You can then combine this information with SNMP data to draw an active network map at regular intervals throughout the day. This information is key in network planning and congestion prevention. Simply knowing the top users on the network is not enough. You must know where they are located and how many access the same port or CMTS at the same time to understand the effect of each subscriber on the network.

SNMP is less useful on its own because it places a great strain on the CMTS. You need to generate hundreds of consecutive requests to a CMTS to gain specific subscriber information, whereas with IPDR the CMTS automatically streams subscriber records to the collector on a periodic basis. Under IPDR the CMTS services one client, the collector, which ensures that IPDR does not tax the CMTS in the same way that SNMP- based methods can. IPDR is more efficient because the collector software runs on a separate server and many CMTS units can run on a single server.

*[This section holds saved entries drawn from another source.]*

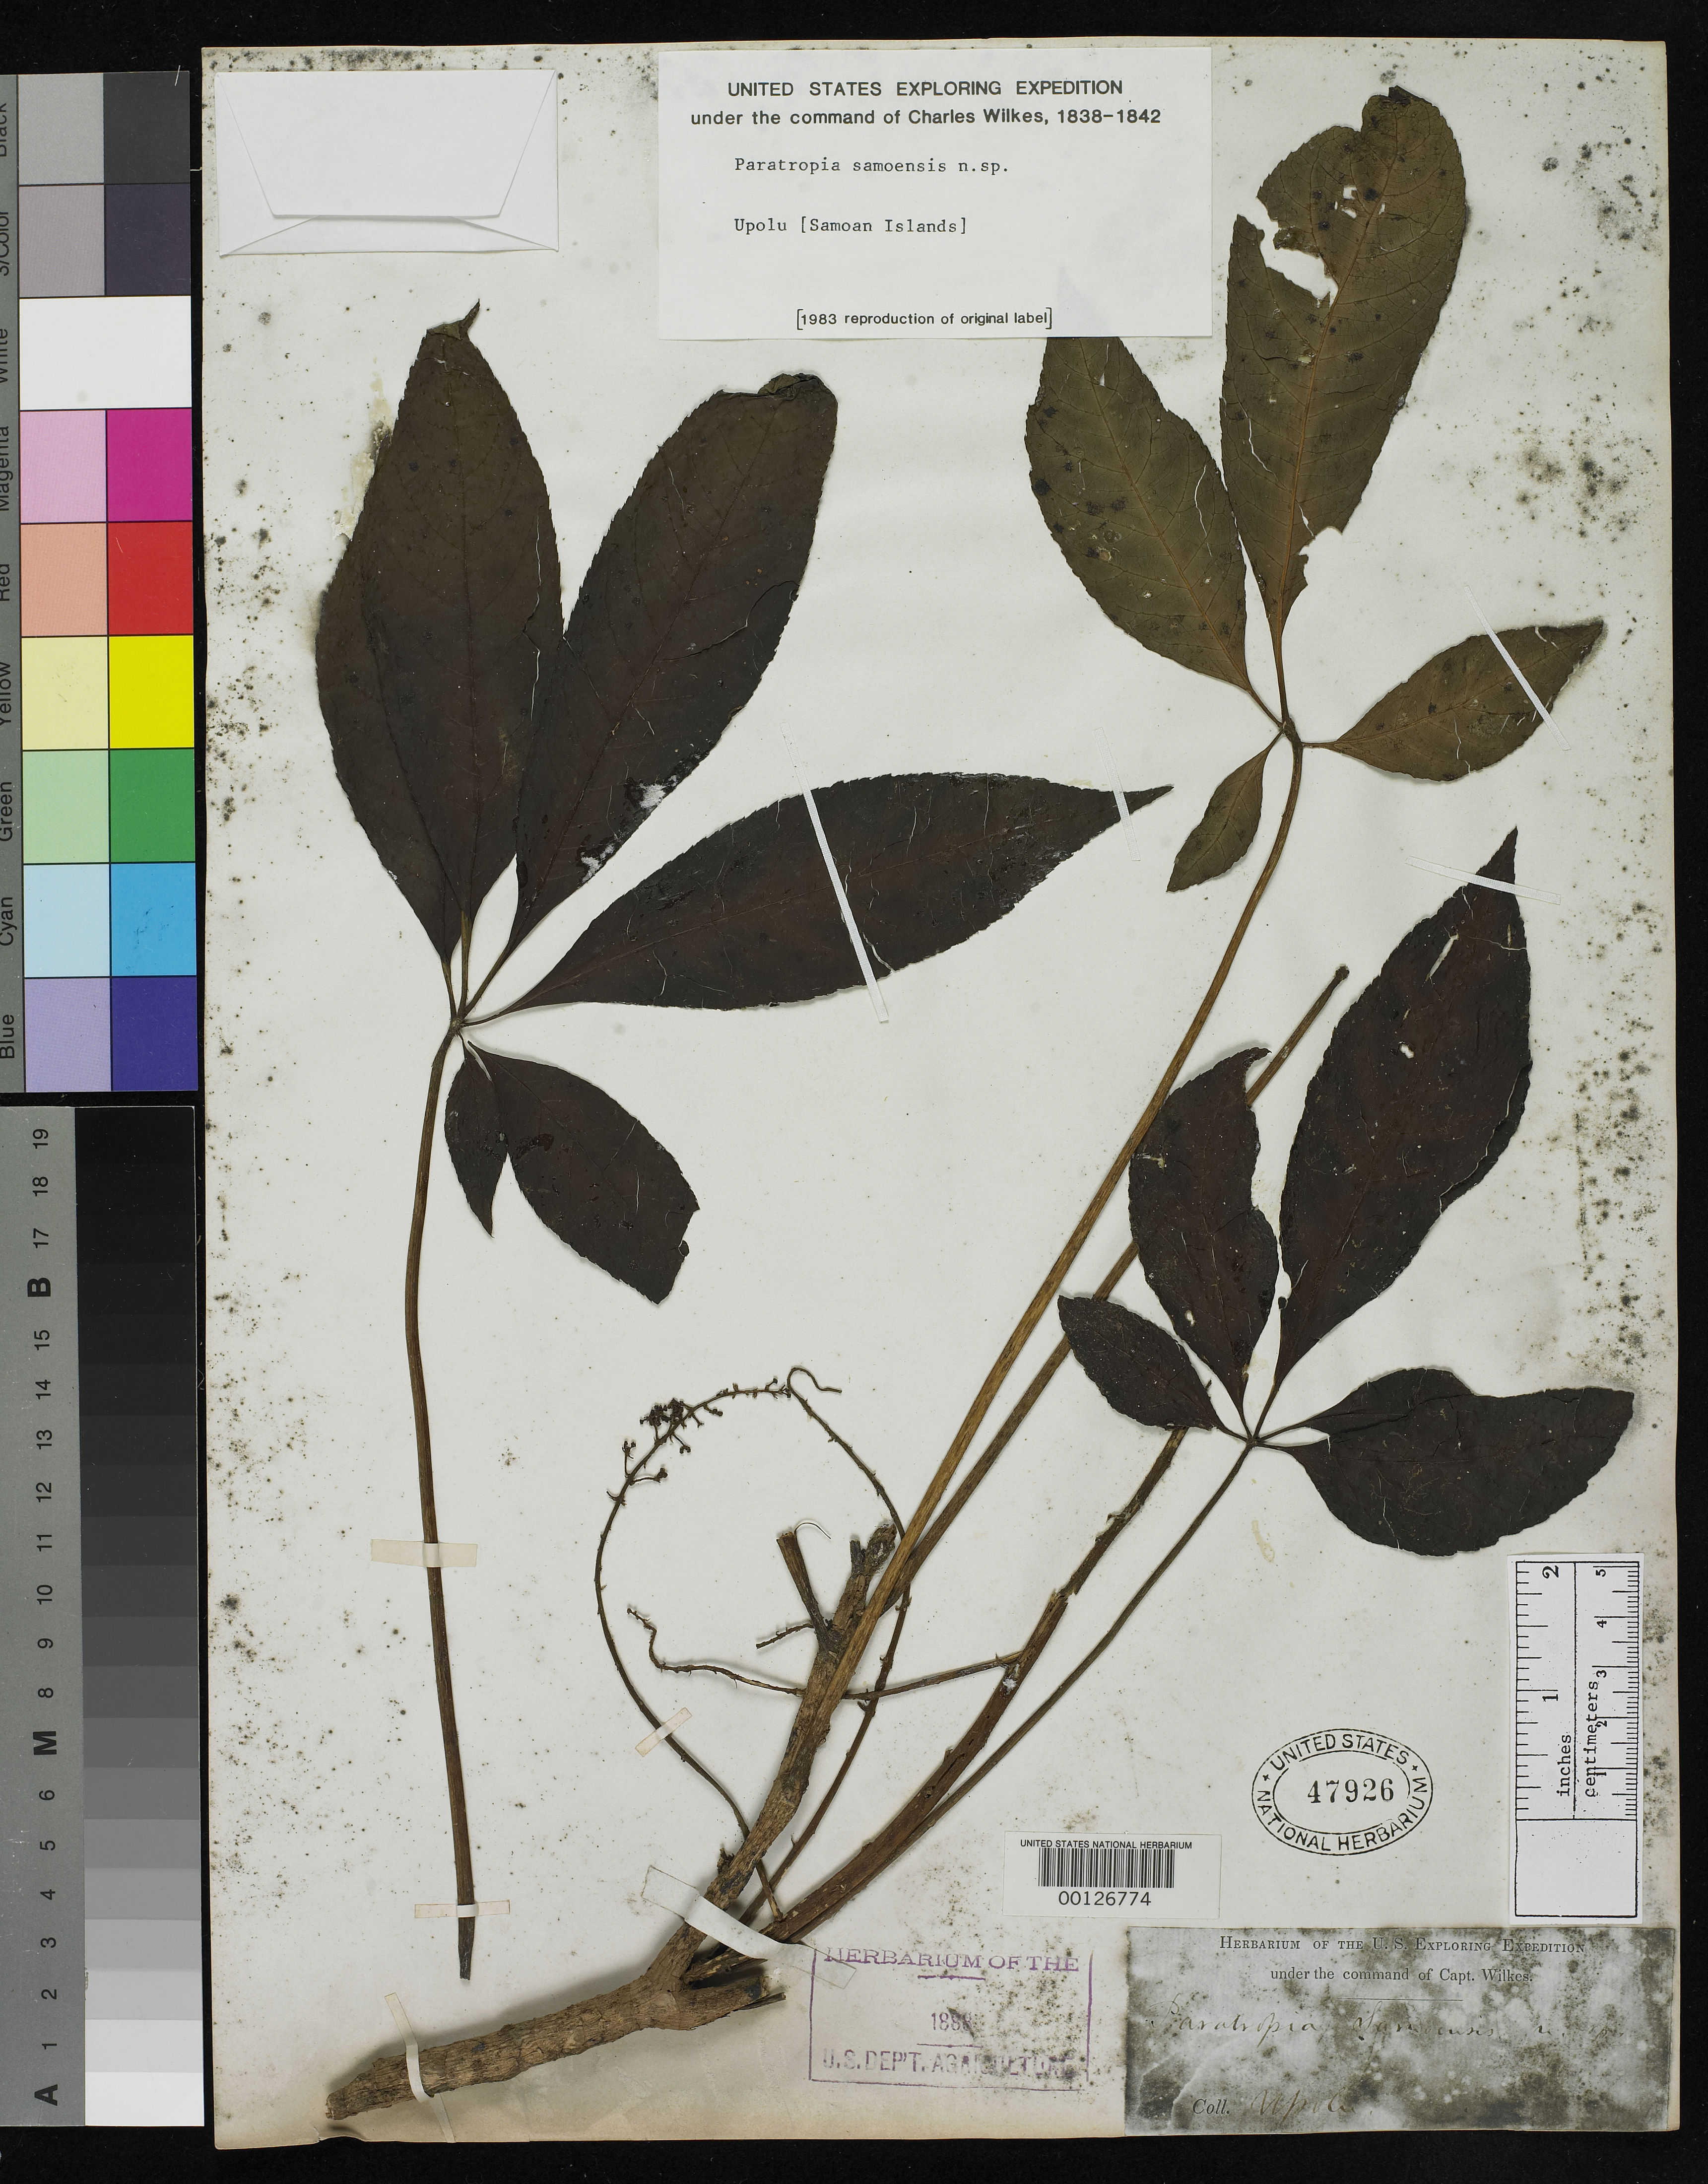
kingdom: Plantae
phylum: Tracheophyta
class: Magnoliopsida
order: Apiales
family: Araliaceae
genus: Paratropia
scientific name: Paratropia samoensis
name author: A. Gray in Wilkes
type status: Holotype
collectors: Wilkes Explor. Exped.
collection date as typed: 1838 to -- --- 1842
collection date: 1838/1842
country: Samoa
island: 'Upolu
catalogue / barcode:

What do I need to implement IPDR?

The power of IPDR is that it is a relatively low-cost investment that makes use of your existing investments. Essentially, the CMTS already produces the data required free of charge. All that is required is the collector, the normalizing application, and the tools to analyze the data gathered. This information then allows you to make more informed decisions about future investments and network planning.

What are some of the advantages of IPDR?

Although DPI can be used as a platform to perform basic user-based billing functions, it does so at a very high price and subscribers consider this method intrusive. IPDR offers efficient and superior network intelligence that can be used for additional network management tasks, such as engineering, congestion planning, and trending analysis. It is a standardized interface that is simple to deploy and it requires little additional hardware or investment. IPDR is a powerful network management tool that utilizes existing information in your network, allowing you to make more informed decisions and create additional revenue streams for the future.